Yaşlı General Gu gözlerini hafifçe kıstı.
Aslında Gu Ruoyun’u öldürdükten sonra yaptıklarından pişman olmaya başlamıştı. Gu Ruoyun işe yaramaz biri olsa bile hâlâ koruyucu bir ağabeyi vardı. Eğer hatasını kabul etmeyi reddetmeseydi, kafasını kaybetmez ve ona bu kadar ağır bir el sürmezdi…
Neyse ki, bu işe yaramaz herifin nefesi sadece kısa bir an için durmuştu ve kalp atışı sadece kısa bir süreliğine durmuştu. hızla yeniden başlamıştı.
Ancak Yaşlı General Gu, o kısa anın bu bedendeki ruhun değişmesi için yeterli olduğunu nereden bilebilirdi…
“Hmph, eğer sen Gu Ruoyun’san o zaman hesap vermem gerekirdi. Shengxiao’ya… ama ne yazık ki sen o değilsin!” Yaşlı General Gu soğuk bir tavırla şunları söyledi: “Peki sen kimsin! O işe yaramaz, işe yaramaz Gu Ruoyun asla böyle konuşamazdı!”
Bir anda tüm salonun bakışları Gu Ruoyun’un güzel yüzüne odaklandı.
Gu Ruoyun, sanki onların bakışlarını hissetmiyormuş gibi davrandı ve gülümseyerek itiraz ederek şunları söyledi: “Benim Gu Ruoyun olup olmadığımı en net şekilde söyleyemez misiniz? Bu birkaç yıldır barış uğruna korkak ve zayıf gibi davranıyordum ama bu olaydan sonra karar verdim ki, işe yaramaz biri olsam bile korkak olmaya devam etmeyeceğim! Eğer zayıf olmaya devam edersem, sen sadece bana zorbalık yapmaya devam edeceksin!”

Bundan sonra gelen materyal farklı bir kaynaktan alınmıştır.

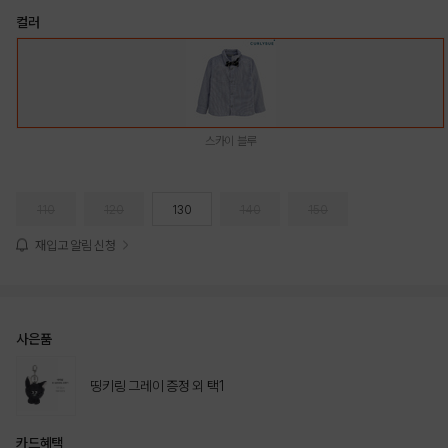
컬러
스카이 블루
110
120
130
140
150
재입고 알림 신청
사은품
띵키링 그레이 증정 외 택1
카드혜택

Bunu duyunca herkesin kafasında bir anlayış gelişti.
Bu işe yaramazın bu kadar cesaretli olmasına şaşmamalı, korkaklığı sadece bir gösteriydi. Şimdi bu aslında mantıklı geliyor…
Bang!
Ling Yi öfkelendi ve soğuk bir şekilde şunları söyledi: “Gu Ruoyun, bu yaşlı adam koruyucu doğdu, haklı ya da haksız olman umurumda değil! Bugün diz çöküp hatalarını kabul etmelisin, yoksa dahi bir kardeşin olup olmaması umurumda değil, burada ölmene izin veririm!”
Ling Yi’nin asık suratlı yaşlı yüzüne bakan Gu Ruoyun güldü: “Bana karşı hareket etmek mi istiyorsun, bir genç? Azure Ejder Ülkesi’ndeki tüm insanların, zayıflara zorbalık yaptığın için seninle dalga geçmesinden korkmuyor musun?”
“Peki ne istiyorsun?”
“Neden böyle yapmıyoruz? Torununun benimle dövüşmesine izin ver!